Lo tecnológico es un instrumento potente que permite un aprendizaje interactivo y desarrollar nuevas estrategias de atención, pero si pasa a ser el todo podemos encontrar serios problemas
Vivimos en la era digital, de la inmediatez y del millón de estímulos. Es imposible que nos de tiempo a incorporar toda la información de la que disponemos y a nuestro alrededor los móviles suenan constantemente con whatsapp, mails, publicidad, notificaciones y un sinfín de palabras que antes ni conocíamos.
Existen las tablets, Youtube, Netflix, la Nintendo switch, el Fortnite, Siri y Alexa. Forman parte de nuestra cotidianidad y lo difícil es encontrar el límite entre el exceso y la demonización. ¿Son malas las nuevas tecnologías? No, ni mucho menos. Lo malo es la paradoja que se produce: estamos tan conectados que estamos desconectados, como introduce el autor José Ramón Ubieto en su libro “Del padre al ipad: familias y redes en la era digital”. El aislamiento y las dificultades en las relaciones sociales están más presentes que nunca.
Se habla de adicción a las nuevas tecnologías porque los aparatos electrónicos se asemejan a una droga. Necesitamos el móvil. Si a alguien se le olvida en casa es muy probable que vuelva a por él aunque eso signifique llegar tarde al trabajo. Es una necesidad, no una herramienta.

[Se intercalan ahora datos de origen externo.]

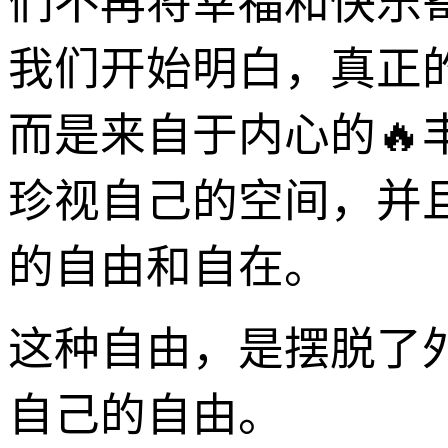
们不再将幸福和快乐
我们开始明白，真正
而是来自于内心的
珍视自己的空间，并
的自由和自在。
这种自由，是摆脱了
自己的自由。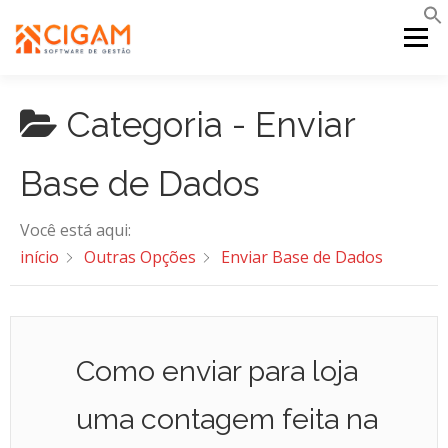
Pular
para
Menu
o
conteúdo
Categoria -
Enviar
INÍCIO
NOVIDADES DA VERSÃO
PDV
Base de Dados
PORTAL WEB
MOBILE
SUPORTE
Você está aqui:
início
Outras Opções
Enviar Base de Dados
Como enviar para loja
uma contagem feita na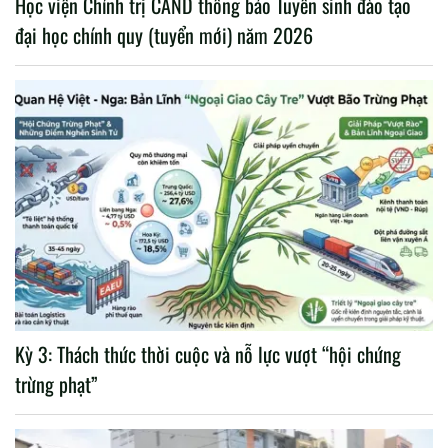
Học viện Chính trị CAND thông báo Tuyển sinh đào tạo
đại học chính quy (tuyển mới) năm 2026
Kỳ 3: Thách thức thời cuộc và nỗ lực vượt “hội chứng
trừng phạt”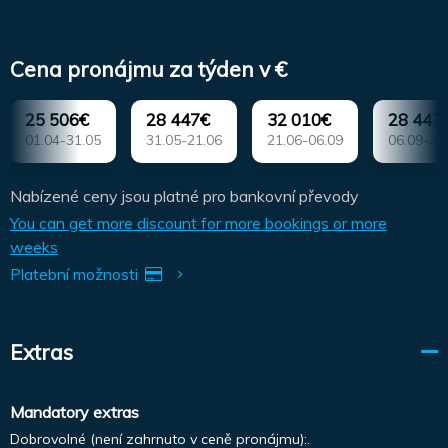
Cena pronájmu za týden v €
25 506€
28 447€
32 010€
28 447
01.04-31.05
31.05-21.06
21.06-06.09
06.09-27
Nabízené ceny jsou platné pro bankovní převody
You can get more discount for more bookings or more
weeks
Platební možnosti
Extras
Mandatory extras
Dobrovolné (není zahrnuto v ceně pronájmu):.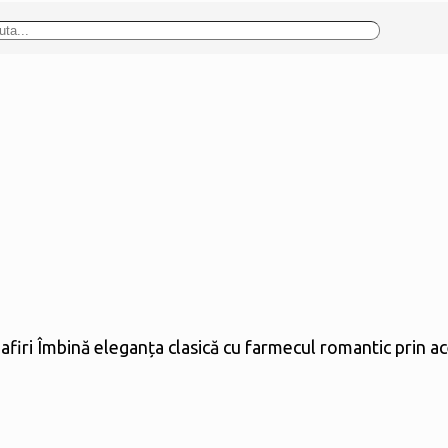
firi Îmbină eleganța clasică cu farmecul romantic prin ac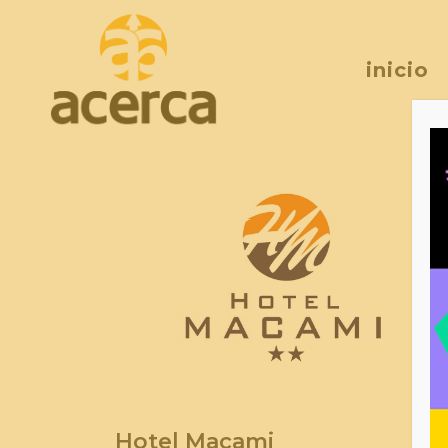
inicio
Hotel Macami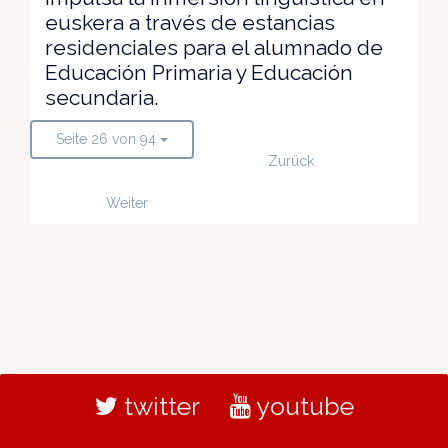
euskera a través de estancias
residenciales para el alumnado de
Educación Primaria y Educación
secundaria.
Seite 26 von 94
Zurück
Weiter
twitter
youtube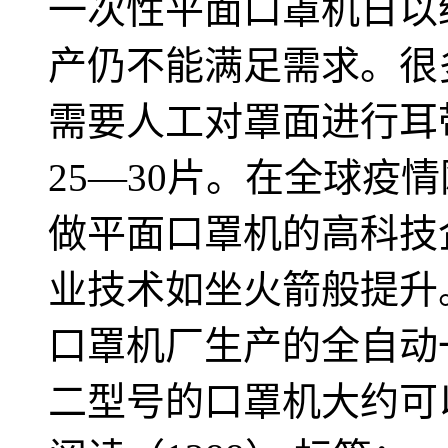
一次性平面口罩机日以
产仍不能满足需求。很
需要人工对罩面进行耳
25—30片。在全球疫
做平面口罩机的高科技
业技术如坐火箭般提升
口罩机厂生产的全自动
二型号的口罩机大约可以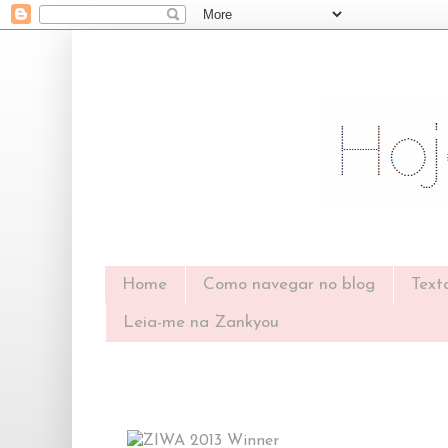
Home
Como navegar no blog
Text
Leia-me na Zankyou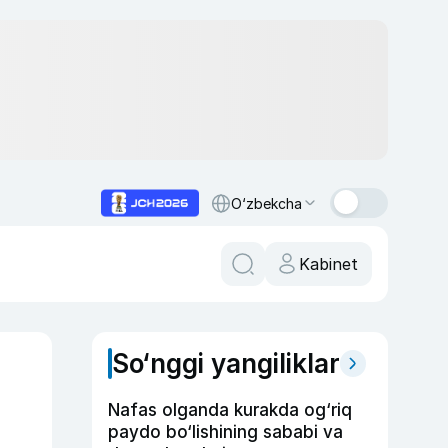
O‘zbekcha
Kabinet
So‘nggi yangiliklar
Nafas olganda kurakda og‘riq
paydo bo‘lishining sababi va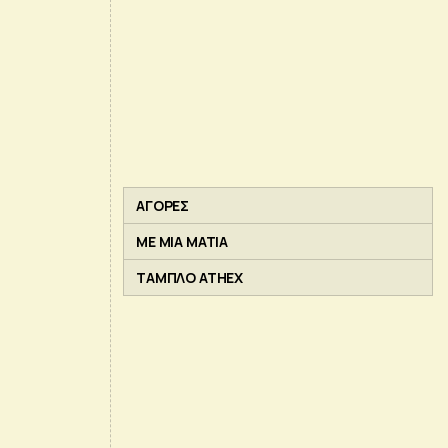
ΑΓΟΡΕΣ
ΜΕ ΜΙΑ ΜΑΤΙΑ
ΤΑΜΠΛΟ ATHEX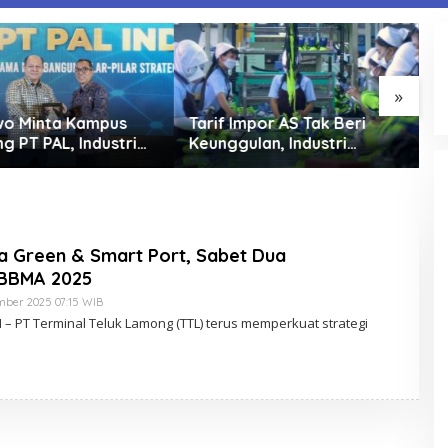
»
mpor AS Tak Beri
Perry Warjiyo Mundur,
K
lan, Industri
Destry Damayanti Jabat
K
 RI Desak
Gubernur BI Sementara
P
ntah Kejar Tarif 0%
I
ra Green & Smart Port, Sabet Dua
 BBMA 2025
mber 2025 07:15 WIB
O
L
– PT Terminal Teluk Lamong (TTL) terus memperkuat strategi
E
H
R
E
D
A
K
S
I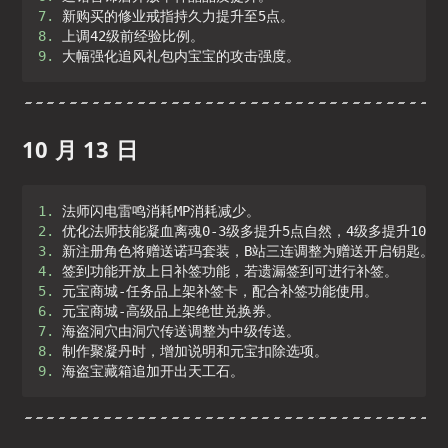
7. 
8. 
9. 
大幅强化追风礼包内宝宝的攻击强度。
10 月 13 日
1. 
2. 
3. 
4. 
5. 
6. 
7. 
8. 
9. 
海盗宝藏箱追加开出天工石。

Tenemos que ver todos los capítulos de nuestra serie favorita como si de un atracón se tratase, nos agobian los mensajes no leídos, es una tragedia si nos dejan “en visto” sin una respuesta inmediata: “ha tardado tres horas en contestarme”. ¿Qué significa esto? Significa que le estamos pidiendo al otro la total disponibilidad, que esté atento a nuestras necesidades y que lo esté ya. Que no nos haga esperar. La espera hoy en día es terrible.
Esto nos pasa a los adultos. Los mismos adultos que luego queremos que nuestros hijos sean pacientes, que toleren la frustración y que no dependan de las nuevas tecnologías.

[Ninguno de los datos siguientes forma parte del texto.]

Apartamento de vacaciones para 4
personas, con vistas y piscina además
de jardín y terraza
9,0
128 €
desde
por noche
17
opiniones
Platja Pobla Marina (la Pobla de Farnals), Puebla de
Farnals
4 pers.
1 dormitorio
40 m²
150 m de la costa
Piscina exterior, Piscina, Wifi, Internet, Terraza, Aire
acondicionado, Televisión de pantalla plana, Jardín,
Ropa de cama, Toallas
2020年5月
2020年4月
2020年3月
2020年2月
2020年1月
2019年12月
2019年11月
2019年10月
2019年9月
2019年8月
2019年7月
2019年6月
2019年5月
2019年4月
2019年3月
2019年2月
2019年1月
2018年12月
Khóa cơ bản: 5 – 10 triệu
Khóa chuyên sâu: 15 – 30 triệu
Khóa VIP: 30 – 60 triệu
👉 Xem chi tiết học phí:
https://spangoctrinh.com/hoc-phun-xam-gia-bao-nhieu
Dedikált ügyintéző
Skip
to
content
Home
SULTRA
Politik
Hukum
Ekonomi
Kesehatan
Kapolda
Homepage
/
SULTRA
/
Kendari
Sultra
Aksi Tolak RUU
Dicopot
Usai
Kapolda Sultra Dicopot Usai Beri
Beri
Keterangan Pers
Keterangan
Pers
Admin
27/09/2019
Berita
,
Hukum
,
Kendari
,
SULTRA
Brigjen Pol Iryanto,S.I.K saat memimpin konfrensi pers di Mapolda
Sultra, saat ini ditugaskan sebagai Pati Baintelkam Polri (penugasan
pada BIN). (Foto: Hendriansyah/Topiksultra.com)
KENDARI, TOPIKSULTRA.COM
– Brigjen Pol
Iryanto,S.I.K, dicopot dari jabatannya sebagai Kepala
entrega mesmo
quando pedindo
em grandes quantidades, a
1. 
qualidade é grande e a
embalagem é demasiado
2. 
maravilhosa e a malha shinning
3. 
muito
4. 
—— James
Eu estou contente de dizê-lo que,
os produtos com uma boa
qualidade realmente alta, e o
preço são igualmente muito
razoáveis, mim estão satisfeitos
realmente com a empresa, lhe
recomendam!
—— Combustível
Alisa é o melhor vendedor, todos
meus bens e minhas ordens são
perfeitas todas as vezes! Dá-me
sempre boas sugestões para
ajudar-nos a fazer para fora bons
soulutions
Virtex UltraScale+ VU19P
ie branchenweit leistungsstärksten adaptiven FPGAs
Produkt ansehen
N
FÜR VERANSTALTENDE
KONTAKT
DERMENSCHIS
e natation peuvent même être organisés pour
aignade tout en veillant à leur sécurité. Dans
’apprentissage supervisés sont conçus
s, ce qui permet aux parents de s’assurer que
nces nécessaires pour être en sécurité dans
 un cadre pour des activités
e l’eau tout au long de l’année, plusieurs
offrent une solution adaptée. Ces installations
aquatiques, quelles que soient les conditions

Pensemos en la siguiente escena: papá y mamá en un restaurante. Hijo completamente aburrido, llora, se mueve, reclama atención. Padres nerviosos por molestar al resto de clientes, no quieren ser mirados. Culposos dan a su hijo el móvil quien lo recibe y absorto ve a Chase de la Patrulla Canina. No llora, no se mueve.
A todos nos ha pasado. No juzgamos esta escena, sólo queremos pensar sobre el uso de la tecnología. El bueno y el no tan bueno. ¿Quién no toleraba la frustración aquí? ¿El hijo o los padres? El móvil ha sido un calmante. Pero un calmante sin más. No ha habido palabras, no ha habido relación. Sólo le han enchufado un estímulo. El problema no es que el niño vea unos dibujos, el problema es que no ha habido intercambio, el móvil sustituye a unas palabras que expliquen: “Carlitos hijo, sé que estar en un restaurante donde no te puedes mover es muy aburrido para ti, ¿te parece si ves un ratito unos dibujos y luego charlamos los tres?”

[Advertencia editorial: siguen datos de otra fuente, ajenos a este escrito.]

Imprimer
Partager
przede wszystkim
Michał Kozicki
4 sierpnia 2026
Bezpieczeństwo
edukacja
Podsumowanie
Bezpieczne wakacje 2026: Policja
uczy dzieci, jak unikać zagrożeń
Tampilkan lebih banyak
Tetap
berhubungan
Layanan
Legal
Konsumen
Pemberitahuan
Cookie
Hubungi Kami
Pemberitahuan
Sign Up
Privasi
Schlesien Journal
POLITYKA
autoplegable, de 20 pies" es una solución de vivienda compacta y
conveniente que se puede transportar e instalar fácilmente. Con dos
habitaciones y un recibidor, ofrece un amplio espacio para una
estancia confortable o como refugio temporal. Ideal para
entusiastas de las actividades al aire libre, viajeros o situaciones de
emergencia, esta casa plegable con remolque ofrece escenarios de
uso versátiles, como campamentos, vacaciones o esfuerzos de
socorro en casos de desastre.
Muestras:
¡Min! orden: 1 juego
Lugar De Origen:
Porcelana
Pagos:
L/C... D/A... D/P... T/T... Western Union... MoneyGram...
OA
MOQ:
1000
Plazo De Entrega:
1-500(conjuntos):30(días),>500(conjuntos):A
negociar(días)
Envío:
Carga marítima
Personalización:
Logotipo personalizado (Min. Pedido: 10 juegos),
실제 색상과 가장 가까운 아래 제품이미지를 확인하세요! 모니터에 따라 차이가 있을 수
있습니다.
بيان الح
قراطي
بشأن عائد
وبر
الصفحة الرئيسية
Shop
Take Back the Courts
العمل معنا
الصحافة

Lo mismo pasa en las aulas. ¿Hay que ofrecer las nuevas tecnologías? Absolutamente sí. Lo tecnológico es un instrumento muy potente que permite un aprendizaje interactivo, un reto para desarrollar estrategias y que puede favorecer los procesos de atención y de flexibilidad cognitiva. Lo importante es que convoque al sujeto a la actividad y no a la pasividad. No a estar absorto y ensimismado sino a estar generando alternativas.
Apostamos por el buen uso de la tecnología. Natalia Torres, psicóloga psicoterapeuta experta en el trabajo en Escuelas Infantiles, reflexiona en su ponencia en el curso “Impacto de las nuevas Tecnologías en Salud Mental Infanto Juvenil” de SESCAM sobre la importancia de “si las tecnologías pasan a ser el todo y la palabra queda relegada por la imagen podemos encontrarnos con serios problemas. Encontraremos niños y adolescentes con dificultades de atención e importantes conflictos en la resolución de problemas”. Niños que necesitan la satisfacción inmediata, con ansiedad y con problemas de habilidades sociales. Niños que no pueden pensar, porque no pueden esperar.